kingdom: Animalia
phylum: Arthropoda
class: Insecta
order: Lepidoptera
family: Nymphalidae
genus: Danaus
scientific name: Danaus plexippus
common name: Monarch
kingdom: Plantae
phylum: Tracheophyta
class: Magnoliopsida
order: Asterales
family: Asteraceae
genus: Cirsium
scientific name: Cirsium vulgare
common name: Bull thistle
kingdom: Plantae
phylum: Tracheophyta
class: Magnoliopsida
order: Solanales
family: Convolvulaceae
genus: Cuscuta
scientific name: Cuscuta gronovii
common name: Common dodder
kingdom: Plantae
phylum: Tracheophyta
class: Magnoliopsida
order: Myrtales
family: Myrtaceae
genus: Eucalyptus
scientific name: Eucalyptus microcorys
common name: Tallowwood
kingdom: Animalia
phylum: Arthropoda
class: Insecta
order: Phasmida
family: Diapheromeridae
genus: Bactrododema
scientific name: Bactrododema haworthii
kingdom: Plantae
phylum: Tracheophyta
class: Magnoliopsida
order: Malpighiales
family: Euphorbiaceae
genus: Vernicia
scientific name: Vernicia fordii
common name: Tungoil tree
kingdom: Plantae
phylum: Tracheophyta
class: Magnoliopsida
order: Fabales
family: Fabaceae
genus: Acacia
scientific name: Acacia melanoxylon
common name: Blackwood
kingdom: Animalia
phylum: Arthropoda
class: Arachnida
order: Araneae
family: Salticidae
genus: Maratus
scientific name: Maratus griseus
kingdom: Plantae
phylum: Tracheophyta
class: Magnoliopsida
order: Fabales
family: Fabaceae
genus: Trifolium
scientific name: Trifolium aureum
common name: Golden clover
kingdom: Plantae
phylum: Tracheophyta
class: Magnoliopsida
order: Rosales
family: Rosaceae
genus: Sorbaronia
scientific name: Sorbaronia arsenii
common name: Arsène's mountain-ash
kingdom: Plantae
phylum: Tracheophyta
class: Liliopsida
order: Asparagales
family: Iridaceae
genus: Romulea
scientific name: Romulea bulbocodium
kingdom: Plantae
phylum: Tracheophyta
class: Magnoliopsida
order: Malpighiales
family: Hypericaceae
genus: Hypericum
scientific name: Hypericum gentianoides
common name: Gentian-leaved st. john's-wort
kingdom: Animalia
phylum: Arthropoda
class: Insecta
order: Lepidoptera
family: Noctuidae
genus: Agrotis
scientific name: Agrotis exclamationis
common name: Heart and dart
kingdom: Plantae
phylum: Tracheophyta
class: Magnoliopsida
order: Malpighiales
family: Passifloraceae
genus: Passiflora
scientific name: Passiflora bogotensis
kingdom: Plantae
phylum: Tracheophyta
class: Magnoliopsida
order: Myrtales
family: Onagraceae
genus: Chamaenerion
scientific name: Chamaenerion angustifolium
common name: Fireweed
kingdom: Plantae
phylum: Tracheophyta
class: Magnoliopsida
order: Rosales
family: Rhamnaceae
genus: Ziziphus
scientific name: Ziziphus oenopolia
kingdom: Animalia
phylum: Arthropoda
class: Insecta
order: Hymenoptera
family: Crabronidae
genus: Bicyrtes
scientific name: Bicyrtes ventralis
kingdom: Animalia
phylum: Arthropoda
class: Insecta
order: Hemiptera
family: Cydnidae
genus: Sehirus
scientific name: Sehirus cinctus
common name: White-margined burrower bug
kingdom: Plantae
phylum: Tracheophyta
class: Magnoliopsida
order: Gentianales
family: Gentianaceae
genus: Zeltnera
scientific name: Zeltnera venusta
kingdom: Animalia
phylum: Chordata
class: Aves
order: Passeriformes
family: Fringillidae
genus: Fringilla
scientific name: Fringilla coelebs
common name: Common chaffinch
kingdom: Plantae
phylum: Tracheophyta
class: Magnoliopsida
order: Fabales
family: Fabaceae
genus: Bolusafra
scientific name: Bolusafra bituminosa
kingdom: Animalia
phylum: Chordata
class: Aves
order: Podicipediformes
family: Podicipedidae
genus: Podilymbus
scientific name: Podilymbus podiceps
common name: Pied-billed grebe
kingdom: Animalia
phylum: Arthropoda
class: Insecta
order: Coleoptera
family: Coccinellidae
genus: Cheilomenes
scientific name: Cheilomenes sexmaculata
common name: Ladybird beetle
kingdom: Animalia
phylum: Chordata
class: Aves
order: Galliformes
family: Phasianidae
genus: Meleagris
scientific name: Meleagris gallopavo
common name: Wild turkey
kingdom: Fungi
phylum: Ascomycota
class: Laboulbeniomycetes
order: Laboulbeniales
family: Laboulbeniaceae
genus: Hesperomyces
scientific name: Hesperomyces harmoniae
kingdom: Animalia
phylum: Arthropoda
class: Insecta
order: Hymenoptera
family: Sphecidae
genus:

────────────────

» **What the exercise asks**
Rewrite these lines for all the records, changing each "common name" to "vernacular name" and leaving everything else as it stands.

» **The solution**
kingdom: Animalia
phylum: Arthropoda
class: Insecta
order: Lepidoptera
family: Nymphalidae
genus: Danaus
scientific name: Danaus plexippus
vernacular name: Monarch
kingdom: Plantae
phylum: Tracheophyta
class: Magnoliopsida
order: Asterales
family: Asteraceae
genus: Cirsium
scientific name: Cirsium vulgare
vernacular name: Bull thistle
kingdom: Plantae
phylum: Tracheophyta
class: Magnoliopsida
order: Solanales
family: Convolvulaceae
genus: Cuscuta
scientific name: Cuscuta gronovii
vernacular name: Common dodder
kingdom: Plantae
phylum: Tracheophyta
class: Magnoliopsida
order: Myrtales
family: Myrtaceae
genus: Eucalyptus
scientific name: Eucalyptus microcorys
vernacular name: Tallowwood
kingdom: Animalia
phylum: Arthropoda
class: Insecta
order: Phasmida
family: Diapheromeridae
genus: Bactrododema
scientific name: Bactrododema haworthii
kingdom: Plantae
phylum: Tracheophyta
class: Magnoliopsida
order: Malpighiales
family: Euphorbiaceae
genus: Vernicia
scientific name: Vernicia fordii
vernacular name: Tungoil tree
kingdom: Plantae
phylum: Tracheophyta
class: Magnoliopsida
order: Fabales
family: Fabaceae
genus: Acacia
scientific name: Acacia melanoxylon
vernacular name: Blackwood
kingdom: Animalia
phylum: Arthropoda
class: Arachnida
order: Araneae
family: Salticidae
genus: Maratus
scientific name: Maratus griseus
kingdom: Plantae
phylum: Tracheophyta
class: Magnoliopsida
order: Fabales
family: Fabaceae
genus: Trifolium
scientific name: Trifolium aureum
vernacular name: Golden clover
kingdom: Plantae
phylum: Tracheophyta
class: Magnoliopsida
order: Rosales
family: Rosaceae
genus: Sorbaronia
scientific name: Sorbaronia arsenii
vernacular name: Arsène's mountain-ash
kingdom: Plantae
phylum: Tracheophyta
class: Liliopsida
order: Asparagales
family: Iridaceae
genus: Romulea
scientific name: Romulea bulbocodium
kingdom: Plantae
phylum: Tracheophyta
class: Magnoliopsida
order: Malpighiales
family: Hypericaceae
genus: Hypericum
scientific name: Hypericum gentianoides
vernacular name: Gentian-leaved st. john's-wort
kingdom: Animalia
phylum: Arthropoda
class: Insecta
order: Lepidoptera
family: Noctuidae
genus: Agrotis
scientific name: Agrotis exclamationis
vernacular name: Heart and dart
kingdom: Plantae
phylum: Tracheophyta
class: Magnoliopsida
order: Malpighiales
family: Passifloraceae
genus: Passiflora
scientific name: Passiflora bogotensis
kingdom: Plantae
phylum: Tracheophyta
class: Magnoliopsida
order: Myrtales
family: Onagraceae
genus: Chamaenerion
scientific name: Chamaenerion angustifolium
vernacular name: Fireweed
kingdom: Plantae
phylum: Tracheophyta
class: Magnoliopsida
order: Rosales
family: Rhamnaceae
genus: Ziziphus
scientific name: Ziziphus oenopolia
kingdom: Animalia
phylum: Arthropoda
class: Insecta
order: Hymenoptera
family: Crabronidae
genus: Bicyrtes
scientific name: Bicyrtes ventralis
kingdom: Animalia
phylum: Arthropoda
class: Insecta
order: Hemiptera
family: Cydnidae
genus: Sehirus
scientific name: Sehirus cinctus
vernacular name: White-margined burrower bug
kingdom: Plantae
phylum: Tracheophyta
class: Magnoliopsida
order: Gentianales
family: Gentianaceae
genus: Zeltnera
scientific name: Zeltnera venusta
kingdom: Animalia
phylum: Chordata
class: Aves
order: Passeriformes
family: Fringillidae
genus: Fringilla
scientific name: Fringilla coelebs
vernacular name: Common chaffinch
kingdom: Plantae
phylum: Tracheophyta
class: Magnoliopsida
order: Fabales
family: Fabaceae
genus: Bolusafra
scientific name: Bolusafra bituminosa
kingdom: Animalia
phylum: Chordata
class: Aves
order: Podicipediformes
family: Podicipedidae
genus: Podilymbus
scientific name: Podilymbus podiceps
vernacular name: Pied-billed grebe
kingdom: Animalia
phylum: Arthropoda
class: Insecta
order: Coleoptera
family: Coccinellidae
genus: Cheilomenes
scientific name: Cheilomenes sexmaculata
vernacular name: Ladybird beetle
kingdom: Animalia
phylum: Chordata
class: Aves
order: Galliformes
family: Phasianidae
genus: Meleagris
scientific name: Meleagris gallopavo
vernacular name: Wild turkey
kingdom: Fungi
phylum: Ascomycota
class: Laboulbeniomycetes
order: Laboulbeniales
family: Laboulbeniaceae
genus: Hesperomyces
scientific name: Hesperomyces harmoniae
kingdom: Animalia
phylum: Arthropoda
class: Insecta
order: Hymenoptera
family: Sphecidae
genus:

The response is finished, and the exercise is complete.